La vie spirituelle transcende la dimension purement matérielle de notre existence. Elle consiste à aborder chaque moment avec une conscience élargie, une présence authentique qui dépasse les apparences concrètes et visibles.

Cette intuition d’une réalité plus vaste que ce que nous percevons directement est universelle. Même si certains la rejettent intellectuellement, nous sentons tous, au fond de nous, que la vie ne se limite pas à sa dimension physique.

La conscience de soi

Vous êtes conscient – c’est une évidence immédiate. Plus encore, vous êtes conscient d’être conscient. Cette capacité d’auto-réflexion est un attribut fondamental de la conscience humaine.

Cette conscience que vous êtes demeure présente en permanence, tandis que votre corps traverse ses cycles naturels. Elle n’est donc pas entièrement dépendante de votre enveloppe physique, même si elle s’exprime à travers elle.

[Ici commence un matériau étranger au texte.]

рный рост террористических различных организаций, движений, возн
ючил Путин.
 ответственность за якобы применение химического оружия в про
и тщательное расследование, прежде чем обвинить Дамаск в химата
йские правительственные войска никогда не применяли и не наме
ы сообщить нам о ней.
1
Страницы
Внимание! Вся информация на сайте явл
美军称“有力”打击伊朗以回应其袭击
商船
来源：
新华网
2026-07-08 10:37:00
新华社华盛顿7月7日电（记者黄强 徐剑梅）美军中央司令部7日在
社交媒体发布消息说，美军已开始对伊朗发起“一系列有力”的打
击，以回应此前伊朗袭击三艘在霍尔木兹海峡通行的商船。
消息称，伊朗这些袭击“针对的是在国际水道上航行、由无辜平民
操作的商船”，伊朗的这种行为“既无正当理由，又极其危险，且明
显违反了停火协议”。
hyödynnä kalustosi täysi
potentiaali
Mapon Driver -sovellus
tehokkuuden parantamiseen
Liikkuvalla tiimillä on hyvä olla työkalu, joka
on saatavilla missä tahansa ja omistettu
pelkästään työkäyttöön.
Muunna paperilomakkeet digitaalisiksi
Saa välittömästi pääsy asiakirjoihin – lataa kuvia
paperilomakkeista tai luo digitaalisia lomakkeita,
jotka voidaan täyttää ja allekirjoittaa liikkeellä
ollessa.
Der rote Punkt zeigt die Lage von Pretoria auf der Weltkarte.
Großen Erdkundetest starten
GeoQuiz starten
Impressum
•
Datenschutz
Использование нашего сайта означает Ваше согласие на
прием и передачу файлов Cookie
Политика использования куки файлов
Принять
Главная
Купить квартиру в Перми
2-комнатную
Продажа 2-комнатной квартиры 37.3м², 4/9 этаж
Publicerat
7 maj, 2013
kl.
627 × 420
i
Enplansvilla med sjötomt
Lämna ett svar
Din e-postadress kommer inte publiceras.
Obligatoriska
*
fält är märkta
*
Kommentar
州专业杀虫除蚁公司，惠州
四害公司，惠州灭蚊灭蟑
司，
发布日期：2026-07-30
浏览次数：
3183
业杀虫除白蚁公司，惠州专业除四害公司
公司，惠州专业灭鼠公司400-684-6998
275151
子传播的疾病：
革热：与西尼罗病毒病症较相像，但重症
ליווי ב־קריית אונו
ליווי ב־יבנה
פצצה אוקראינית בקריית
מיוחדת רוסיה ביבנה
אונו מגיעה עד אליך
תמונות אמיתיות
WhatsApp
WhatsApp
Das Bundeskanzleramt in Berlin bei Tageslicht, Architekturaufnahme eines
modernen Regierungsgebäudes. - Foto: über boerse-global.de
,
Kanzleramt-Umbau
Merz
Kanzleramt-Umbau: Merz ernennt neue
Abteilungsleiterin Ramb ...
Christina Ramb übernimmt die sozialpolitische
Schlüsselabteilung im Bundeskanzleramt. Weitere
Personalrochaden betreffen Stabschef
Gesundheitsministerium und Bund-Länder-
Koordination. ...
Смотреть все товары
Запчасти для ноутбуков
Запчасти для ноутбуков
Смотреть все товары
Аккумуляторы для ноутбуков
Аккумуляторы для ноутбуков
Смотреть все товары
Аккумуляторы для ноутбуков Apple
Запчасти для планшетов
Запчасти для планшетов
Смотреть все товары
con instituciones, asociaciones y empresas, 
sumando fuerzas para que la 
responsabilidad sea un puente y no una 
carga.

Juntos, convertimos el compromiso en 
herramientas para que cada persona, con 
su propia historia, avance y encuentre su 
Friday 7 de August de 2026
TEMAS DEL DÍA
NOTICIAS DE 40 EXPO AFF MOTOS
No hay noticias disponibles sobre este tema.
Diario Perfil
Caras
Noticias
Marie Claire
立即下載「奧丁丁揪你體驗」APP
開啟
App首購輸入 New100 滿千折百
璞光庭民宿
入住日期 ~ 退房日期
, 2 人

La spiritualité dans le quotidien

Une vie unifiée

La spiritualité n’est pas une activité séparée de la vie ordinaire – un hobby pratiqué entre certaines heures. Elle ne s’oppose pas à la vie « normale » car la vie est une.

Vivre spirituellement, c’est habiter pleinement chaque instant : aller au travail, préparer les repas, faire les courses, répondre aux emails, gérer les tensions professionnelles, prendre les transports, manger, se laver les dents… Toutes ces activités peuvent être vécues avec une perspective spirituelle.

L’état de conscience

La spiritualité consiste à vivre le quotidien en état de conscience, avec un engagement authentique dans le corps et dans toutes les situations banales. C’est une approche pragmatique qui reconnaît le caractère spirituel de chaque instant.